Si tratta di un argomento divisivo e che potrebbe far riemergere dissapori tra l’asse giallo-rosso Pd-Cinque Stelle e il centrodestra. Proprio quando il premier Mario Draghi invoca uno spirito di coesione nazionale per poter gestire al meglio la ripartenza, i partiti tornano a litigare sui processi e sulle responsabilità delle toghe, anzi c’è chi chiede con forza l’istituzione di una commissione d’inchiesta che possa fare piena luce sul “sistema Palamara” e sulle subdole commistioni tra politica e magistratura. Inoltre, Matteo Salvini raccoglie firme per alcuni quesiti referendari sulla separazione delle carriere dei magistrati, le misure cautelari, la riforma del Consiglio superiore della magistratura (Csm). Sullo sfondo c’è anche il tema delle cosiddette porte girevoli, cioè della disinvoltura con cui per anni alcuni magistrati sono passati dalla funzione giudiziaria all’impegno in politica, con un tragitto di andata e ritorno che ha finito per togliere credibilità al loro operato e alla magistratura nel suo complesso.

L’unico modo per spazzare via incrostazioni di potere, illazioni, sospetti, veleni sarebbe quello di procedere ad una vera e propria riforma della giustizia. L’Europa la auspica perché si rende conto che l’Italia è un unicum o quasi, nel Vecchio Continente, in termini di burocratizzazione e inefficienza dell’intera macchina giudiziaria. Alcuni numeri aiutano a capire. Ogni anno la Corte di Cassazione pronuncia 55.000 sentenze, 10 volte in più di quelle emesse dalle Supreme Corti di Francia e Germania. Per riscuotere un credito in Italia ci vogliono 1120 giorni, mentre in Francia 395. C’è quindi, nel nostro Paese, una crescente domanda di giustizia, una crescita esponenziale del contenzioso, che però non si traduce in una più efficace tutela dei diritti di persone e imprese. Le banche, ad esempio, per riscuotere un credito, impiegano tempi biblici, assai scoraggianti.

Ecco perché il patto siglato dall’Italia con l’Unione europea è uno snodo fondamentale per rilanciare gli investimenti nel nostro Paese e far decollare la ripresa dell’economia. Negli accordi con Bruxelles, l’Italia si impegna a ridurre nei prossimi cinque anni del 40% i tempi del processo civile e del 25% i tempi del processo penale. Le riforme del processo civile e del processo penale dovranno essere approvate entro fine anno, così come la riforma del Csm, organo di autogoverno dei magistrati che dovrà rinnovarsi con nuove elezioni nel 2022.

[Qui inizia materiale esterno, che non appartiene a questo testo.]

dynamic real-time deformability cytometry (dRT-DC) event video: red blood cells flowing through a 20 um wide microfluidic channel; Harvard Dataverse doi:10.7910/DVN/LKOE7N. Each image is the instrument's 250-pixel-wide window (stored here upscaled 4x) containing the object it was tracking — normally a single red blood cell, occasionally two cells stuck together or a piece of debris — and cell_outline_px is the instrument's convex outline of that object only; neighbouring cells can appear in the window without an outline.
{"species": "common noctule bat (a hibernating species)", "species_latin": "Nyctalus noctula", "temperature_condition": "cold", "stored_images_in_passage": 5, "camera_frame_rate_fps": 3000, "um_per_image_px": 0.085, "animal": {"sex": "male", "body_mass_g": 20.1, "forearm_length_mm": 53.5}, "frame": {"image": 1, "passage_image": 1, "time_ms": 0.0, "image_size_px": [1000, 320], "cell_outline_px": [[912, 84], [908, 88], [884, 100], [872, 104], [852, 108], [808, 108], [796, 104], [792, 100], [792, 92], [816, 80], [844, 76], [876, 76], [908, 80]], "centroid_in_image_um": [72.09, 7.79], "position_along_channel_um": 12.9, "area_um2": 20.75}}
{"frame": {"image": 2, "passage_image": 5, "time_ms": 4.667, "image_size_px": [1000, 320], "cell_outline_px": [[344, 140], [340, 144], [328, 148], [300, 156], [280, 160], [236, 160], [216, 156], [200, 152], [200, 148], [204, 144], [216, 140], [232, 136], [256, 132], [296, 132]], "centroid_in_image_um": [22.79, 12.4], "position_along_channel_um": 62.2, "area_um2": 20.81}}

Il Ministro della giustizia, Marta Cartabia è molto determinata su questo versante e presenterà in settimana alcune proposte di emendamenti alla riforma della giustizia civile, attualmente in Commissione giustizia al Senato. A seguire ci si occuperà di riforma del processo penale e riordino del Csm. Per quanto riguarda il civile, le attuali lungaggini pesano sul sistema di garanzie e sui diritti dei creditori. I meccanismi di esecuzione forzata, di esproprio degli immobili e di recupero di crediti non versati sono attualmente molto farraginosi e pregiudicano la competitività del sistema Italia, frenando gli investimenti. Se si superassero queste lungaggini, nell’arco di 10 anni si recupererebbe mezzo di punto di Pil, circa otto miliardi. Le banche, infatti, con maggiore certezza sul recupero crediti, correrebbero meno rischi e potrebbero conseguentemente ridurre i tassi sui finanziamenti.

Sul versante del processo penale, invece, il centrodestra chiede lo smantellamento dei disegni di legge presentati dall’ex Guardasigilli, Alfonso Bonafede. Anzitutto in materia di prescrizione. Bonafede puntava allo stop della prescrizione per i condannati dopo il primo grado di giudizio. Questo, però, rischierebbe di compromettere ulteriormente la garanzia della presunzione di innocenza, lasciando sulla graticola per anni e anni imputati in attesa di giudizio e dilatando a dismisura il calvario di persone che magari alla fine vengono assolte. L’obiettivo del governo sarebbe invece quello di dare tempi certi allo svolgimento dei processi: due anni in primo grado, un anno e sei mesi in appello, un anno o addirittura soltanto sei mesi in Cassazione. Utopia? Magari no, se si riformeranno i codici, si aumenterà il ricorso ai riti alternativi come il patteggiamento e il giudizio abbreviato, si depenalizzeranno  alcuni reati minori, si taglieranno i tempi delle indagini preliminari, si digitalizzeranno le cancellerie, si potenzieranno gli staff dei magistrati.